平安時代末期の絵巻物「病草紙」に歯の動揺に苦しむ男や口臭に悩む女の図が載っており、古来から日本人も歯周病に苦しめられていたことがわかります。
歯周病が進むと歯の喪失をきたすばかりだけでなく、糖尿病、心筋梗塞、脳梗塞をきたすことが医学的にも実証されており、特に糖尿病では歯周病の症状に糖尿病の症状が一致することが確かめられています。そのように、歯周病は歯のみならず全身の病気と関連する重要な病気といえます。

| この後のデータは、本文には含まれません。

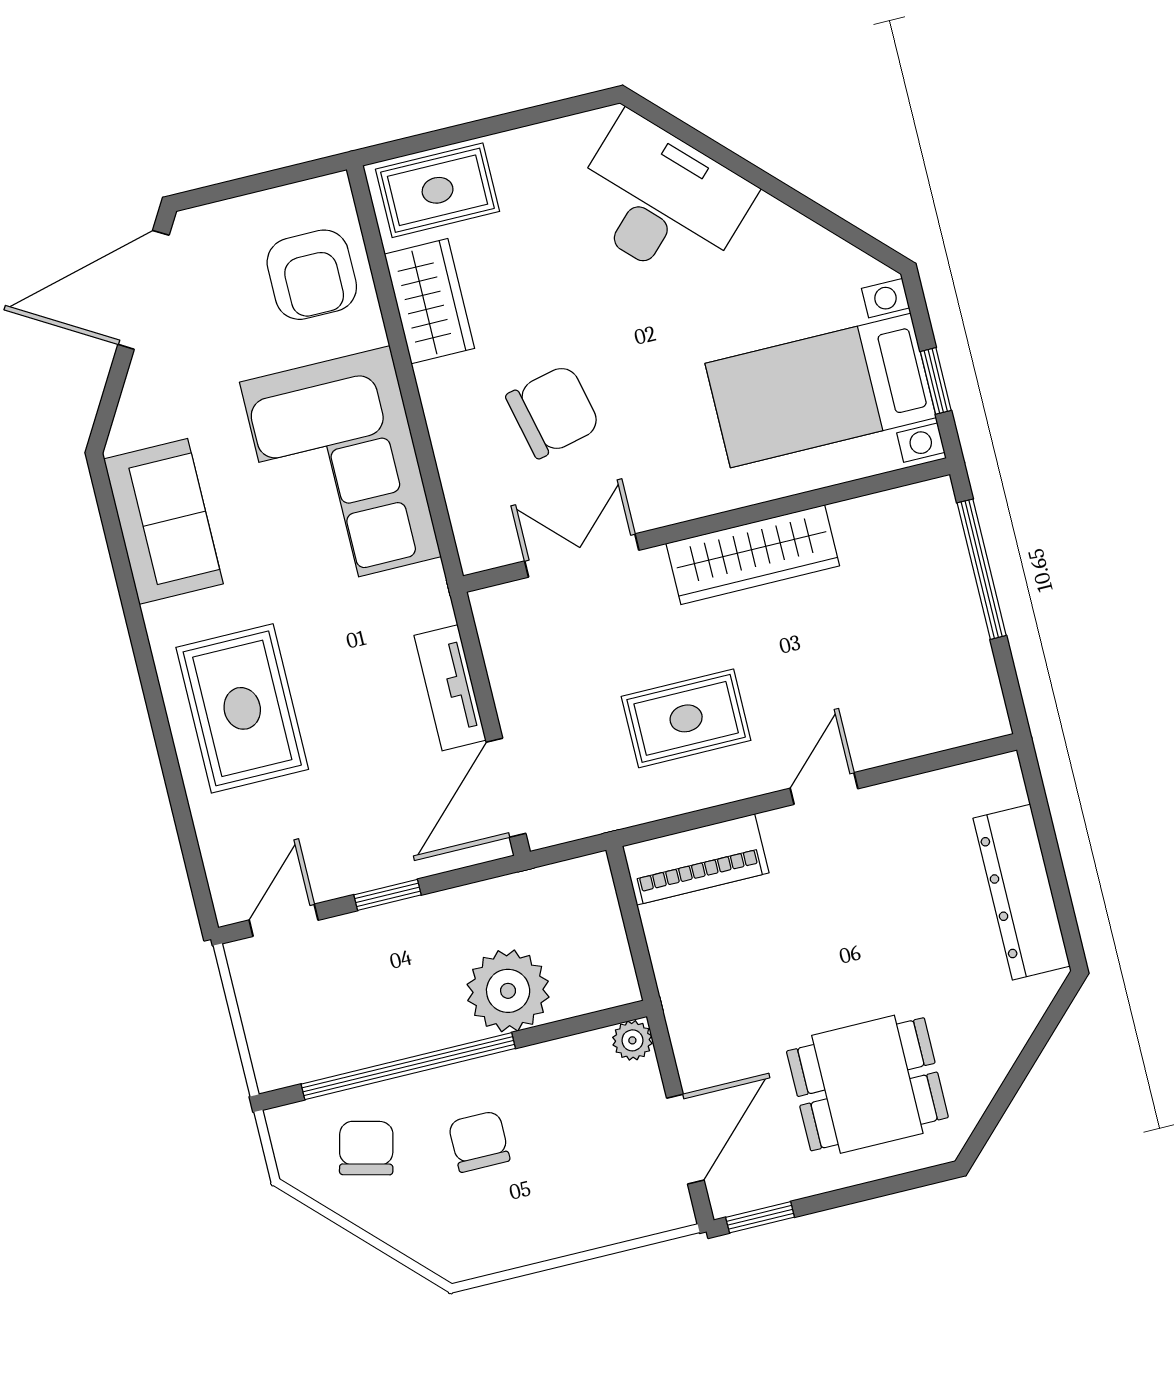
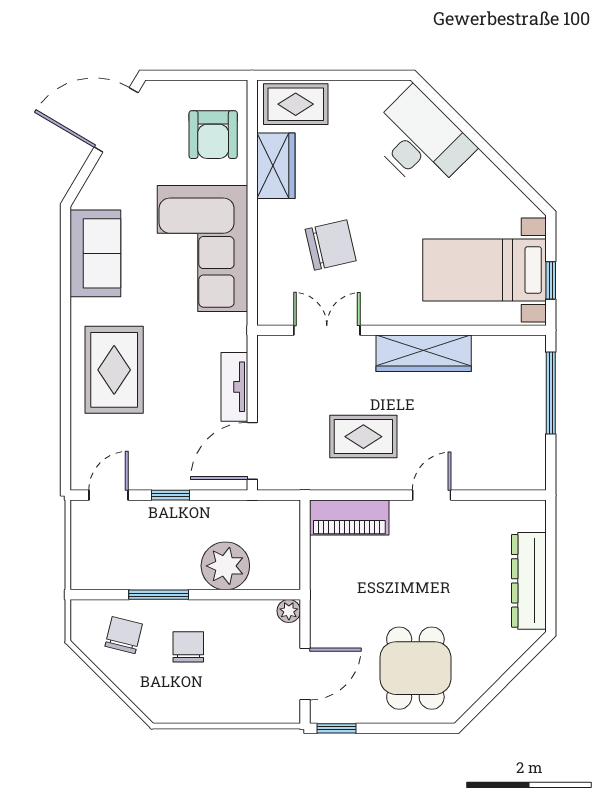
window: (408, 1066) -> (159, 595), width x0.47
dining table: (867, 1084) -> (415, 668), turned 90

上下の前歯の歯肉は、よく引き締まって、ピンク色をしています。健全な歯肉です。
下の前歯には歯石(褐色、帯状のもの)が付着しており、歯肉もやや赤く、腫れています。レントゲン写真では、やや骨の吸収が見られます。中等度の歯周病です。
上下の歯の歯根の周りに、歯垢や歯石が固着しており、歯肉が、かなり赤く、腫れています。また、歯の動揺のため、歯が前に突出し、歯の隙間が広がっています。レントゲン写真では、骨の吸収が、強く見られます。高度の歯周病です。
歯と歯肉の間の隙間(歯周ポケット)をブラッシングして、歯垢(プラーク)を取り、清潔にすることが重要です。
各々の人に合ったブラッシングを、歯科医院で教わりましょう。
スケーリング(歯石除去):歯根に付着した歯石等の沈着物を、超音波素ケーラーや手用スケーラーを使って、除去、清掃します。
ルートプレーニング:歯根の固着した歯石や感染したし歯根部の歯質を、手用スケーラーを使って、除去、清掃します。
骨が吸収した重度の歯周病では、歯肉を開いて、歯根の周りの不良組織とともに、感染した歯質を除去、清掃する手術を行います。この時、骨の再生を促進する薬剤を使う場合もあります。当院では大学院で歯周病学を専攻した藤村麻衣子と口腔外科専門医の院長が手術を行っています。
スケーリング、ルートプレーニングをした後、毎日のブラッシングを励行しても、細菌の塊(バイオフィルム)が、徐々に、歯の周りに、付着してきます。この細菌塊を定期的に、除去、清掃することが、必要で、これをPMTCといいます。1,2ヶ月に1回行うことをお勧めします。